Another classic: over-instrumentation. Do you really need a span for every single database field fetch? Probably not. You’ll drown in noise. Instrument key operations: HTTP handlers, RPC calls, major queue consumers, and complex logic blocks.
Sampling is your friend at scale. Sending every single trace from a high-throughput service will murder your backend. The OTel SDK lets you configure head-based sampling (decide at the start of the trace) or tail-based (decide at the end). Start with always-on for dev, and move to a probabilistic sampler (sample 10% of traces) in production.

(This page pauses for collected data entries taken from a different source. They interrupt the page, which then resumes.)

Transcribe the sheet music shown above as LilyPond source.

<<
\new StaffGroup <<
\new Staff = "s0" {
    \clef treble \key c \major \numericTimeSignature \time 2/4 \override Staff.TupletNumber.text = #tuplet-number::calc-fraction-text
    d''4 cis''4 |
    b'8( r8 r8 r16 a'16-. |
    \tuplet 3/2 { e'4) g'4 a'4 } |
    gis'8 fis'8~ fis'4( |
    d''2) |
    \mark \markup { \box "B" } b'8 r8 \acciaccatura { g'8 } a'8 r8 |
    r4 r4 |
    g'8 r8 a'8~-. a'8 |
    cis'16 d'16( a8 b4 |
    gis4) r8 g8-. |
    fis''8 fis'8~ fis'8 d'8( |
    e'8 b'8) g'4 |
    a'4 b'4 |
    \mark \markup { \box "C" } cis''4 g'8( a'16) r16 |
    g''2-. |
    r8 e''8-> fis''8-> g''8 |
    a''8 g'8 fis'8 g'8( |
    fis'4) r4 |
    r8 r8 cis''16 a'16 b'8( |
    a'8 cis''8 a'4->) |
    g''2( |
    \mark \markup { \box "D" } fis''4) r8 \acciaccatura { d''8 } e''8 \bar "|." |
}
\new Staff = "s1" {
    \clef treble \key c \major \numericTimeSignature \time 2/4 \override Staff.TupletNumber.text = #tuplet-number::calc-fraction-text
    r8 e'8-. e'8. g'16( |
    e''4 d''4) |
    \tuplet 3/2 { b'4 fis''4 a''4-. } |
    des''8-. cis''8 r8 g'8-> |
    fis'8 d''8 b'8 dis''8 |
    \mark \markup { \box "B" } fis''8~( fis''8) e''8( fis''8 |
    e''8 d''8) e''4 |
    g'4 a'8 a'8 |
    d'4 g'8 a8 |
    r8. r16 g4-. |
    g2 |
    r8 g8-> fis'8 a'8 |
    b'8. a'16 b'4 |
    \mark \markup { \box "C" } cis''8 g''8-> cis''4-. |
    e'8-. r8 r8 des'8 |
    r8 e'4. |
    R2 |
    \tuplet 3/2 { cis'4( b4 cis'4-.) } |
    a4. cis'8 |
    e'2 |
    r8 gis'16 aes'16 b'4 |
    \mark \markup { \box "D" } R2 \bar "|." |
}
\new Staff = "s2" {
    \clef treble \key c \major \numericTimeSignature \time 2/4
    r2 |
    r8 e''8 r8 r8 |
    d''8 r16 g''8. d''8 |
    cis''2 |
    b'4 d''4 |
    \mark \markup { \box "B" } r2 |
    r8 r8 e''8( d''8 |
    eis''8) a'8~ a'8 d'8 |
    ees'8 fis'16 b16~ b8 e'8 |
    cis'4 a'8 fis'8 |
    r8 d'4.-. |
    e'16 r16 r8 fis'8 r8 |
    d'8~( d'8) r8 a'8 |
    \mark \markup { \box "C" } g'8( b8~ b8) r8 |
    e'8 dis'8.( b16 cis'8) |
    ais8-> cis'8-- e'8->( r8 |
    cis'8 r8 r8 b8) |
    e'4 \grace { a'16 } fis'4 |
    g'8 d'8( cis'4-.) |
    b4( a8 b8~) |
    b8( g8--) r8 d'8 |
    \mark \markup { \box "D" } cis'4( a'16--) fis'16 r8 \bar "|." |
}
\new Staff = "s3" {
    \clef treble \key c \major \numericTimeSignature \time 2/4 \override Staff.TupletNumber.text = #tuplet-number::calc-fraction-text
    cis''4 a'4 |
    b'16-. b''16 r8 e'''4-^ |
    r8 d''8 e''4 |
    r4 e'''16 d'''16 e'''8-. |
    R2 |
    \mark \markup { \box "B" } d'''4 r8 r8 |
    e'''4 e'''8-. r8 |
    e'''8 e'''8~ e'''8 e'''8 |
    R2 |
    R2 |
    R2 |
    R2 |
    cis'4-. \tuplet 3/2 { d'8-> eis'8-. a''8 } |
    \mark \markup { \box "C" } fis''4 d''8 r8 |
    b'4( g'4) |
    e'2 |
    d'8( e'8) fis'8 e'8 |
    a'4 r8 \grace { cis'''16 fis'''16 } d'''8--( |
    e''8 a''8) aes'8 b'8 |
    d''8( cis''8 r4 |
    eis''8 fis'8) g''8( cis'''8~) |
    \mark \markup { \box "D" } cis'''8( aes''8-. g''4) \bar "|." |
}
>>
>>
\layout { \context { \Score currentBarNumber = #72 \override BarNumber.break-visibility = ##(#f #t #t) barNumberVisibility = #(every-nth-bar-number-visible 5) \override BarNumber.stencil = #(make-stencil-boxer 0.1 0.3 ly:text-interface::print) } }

You get most of the insight for a fraction of the cost.
Finally, attributes are your best weapon for debugging. Adding span.SetAttributes(label.String("user.id", userID)) turns a generic database span into a specific one you can actually use to find that one user whose requests are always timing out. It’s the difference between knowing “a query was slow” and knowing “the query for user#4815 was slow.” Be generous with attributes, but don’t put PII in there, for heaven’s sake. Your compliance officer will thank me.